Cecilia sonrió levemente: —¿No dijo el señor Sandoval que quería encontrar al aprendiz de Rodrigo?
—¿Acaso...? —La mirada afilada de Agustín se clavó en ella—. ¿La señorita Ortiz es discípula del señor Serrano?
Si la abuela Paloma y el señor Serrano eran vecinos, y Cecilia tenía talento, no era descabellado pensar que él la hubiera tomado como alumna.
La señora Lorena tampoco parecía demasiado sorprendida.
Era como si le pareciera lo más natural del mundo que su nieta tuviera esa habilidad.
Cecilia no le dio más vueltas al asunto: —Estudié medicina tradicional con el maestro durante un tiempo, aunque todavía me falta mucho...
Estaba curándose en salud ante Agustín por si acaso.
Luego añadió: —Pero no se preocupe, tengo buena memoria. Preparar un licor para fortalecer los huesos y tratar el reumatismo no será problema.
—¡Bien, entonces muchas gracias, señorita Ortiz! —exclamó Agustín.
Cecilia sintió que él cantaba victoria demasiado pronto: —Primero tengo que tomarle el pulso al paciente.

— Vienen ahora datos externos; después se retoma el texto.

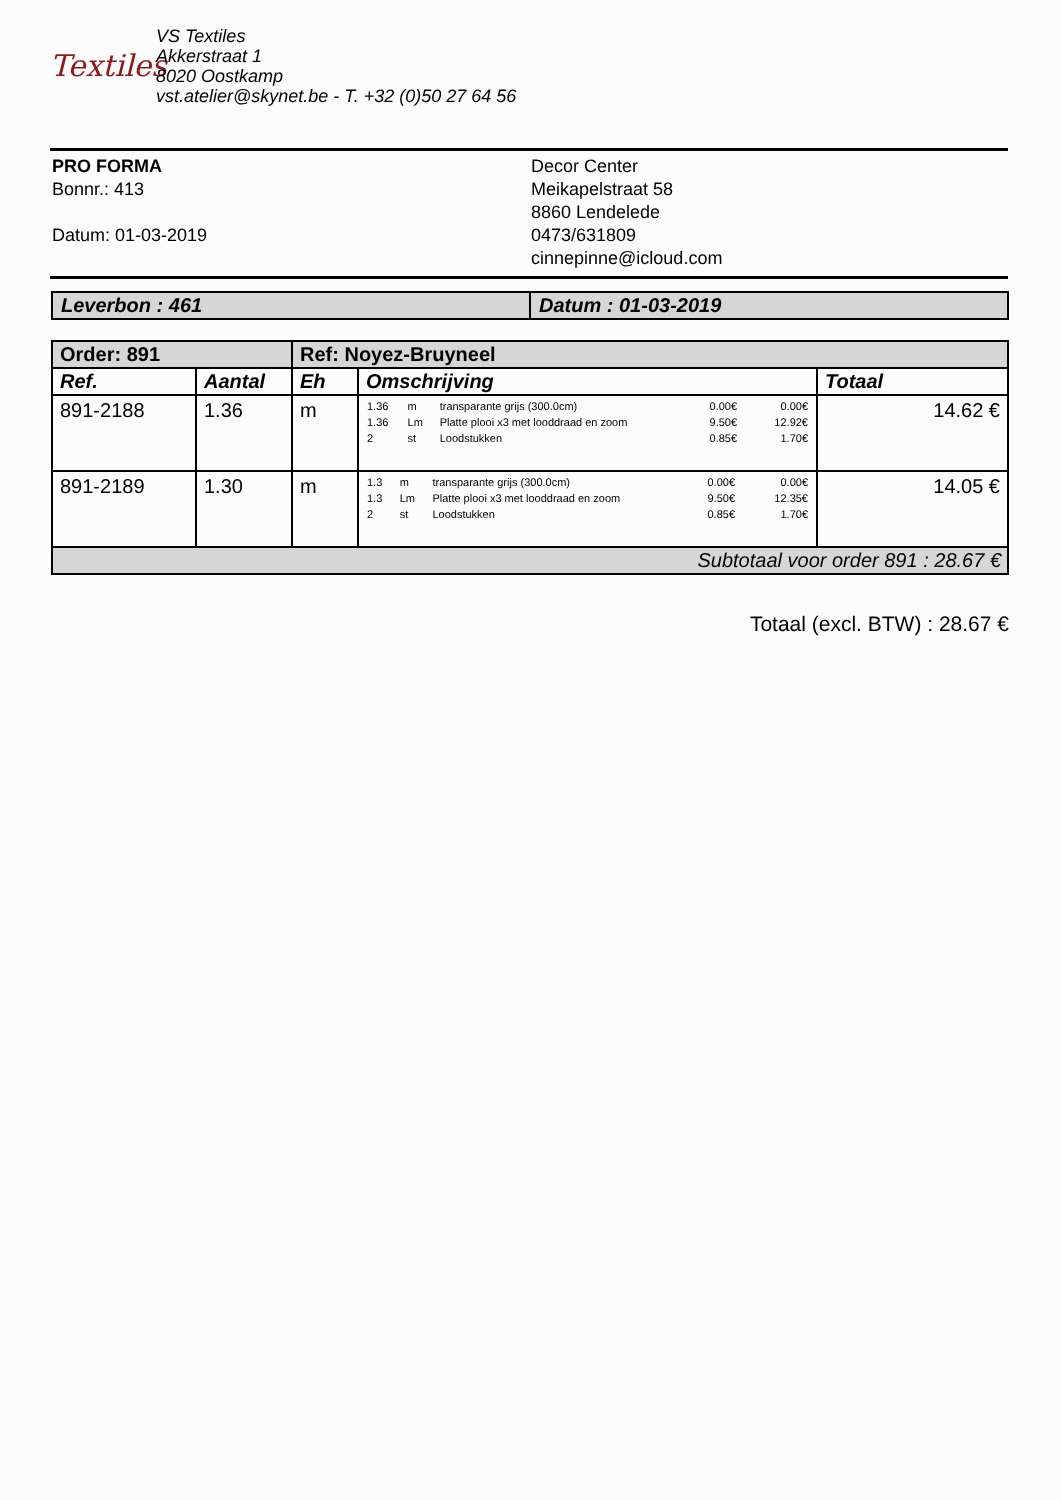Textiles
VS Textiles
Akkerstraat 1
8020 Oostkamp
vst.atelier@skynet.be - T. +32 (0)50 27 64 56
PRO FORMA
Bonnr.: 413
Datum: 01-03-2019
Decor Center
Meikapelstraat 58
8860 Lendelede
0473/631809
cinnepinne@icloud.com
| Leverbon : 461 | Datum : 01-03-2019 |
| Order: 891 | | Ref: Noyez-Bruyneel | | |
| Ref. | Aantal | Eh | Omschrijving | Totaal |
| 891-2188 | 1.36 | m | / 1.36 / m / transparante grijs (300.0cm) / 0.00€ / 0.00€ / / 1.36 / Lm / Platte plooi x3 met looddraad en zoom / 9.50€ / 12.92€ / / 2 / st / Loodstukken / 0.85€ / 1.70€ / | 14.62 € |
| 891-2189 | 1.30 | m | / 1.3 / m / transparante grijs (300.0cm) / 0.00€ / 0.00€ / / 1.3 / Lm / Platte plooi x3 met looddraad en zoom / 9.50€ / 12.35€ / / 2 / st / Loodstukken / 0.85€ / 1.70€ / | 14.05 € |
| Subtotaal voor order 891 : 28.67 € | | | | |
Totaal (excl. BTW) : 28.67 €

Solo así podré ajustar los ingredientes para que el licor sea más efectivo.
Agustín asintió de inmediato: —¿La señorita Ortiz tiene tiempo mañana?
El abuelo estaba en el hotel; bastaba con llevarla allí al día siguiente para el diagnóstico.
Cecilia miró a Lorena, quien asintió: —No hay mucho que hacer en casa, ve con ellos.
Así, Cecilia y Agustín acordaron regresar a la ciudad al día siguiente.
Ella notó que Agustín se masajeaba las sienes discretamente una y otra vez.
—¿Le duele la cabeza, señor Sandoval?
Agustín frunció el ceño: —Un poco.
Sufría de migrañas desde hacía años. El dolor a veces lo ponía irritable, y en esos momentos prefería estar solo y en silencio.
De lo contrario, ¡quien estuviera cerca podría pagar los platos rotos!
Era una dolencia oculta que Agustín prefería no mostrar al mundo.
—Quizás no ha descansado bien. —Agustín se dirigió a la señora Lorena—. Abuela Lorena, ¿nos permitiría quedarnos esta noche?
—Mañana podríamos llevar a la señorita Ortiz con nosotros a la ciudad.
Si fuera cualquier otra persona, la señora Lorena no habría querido la molestia.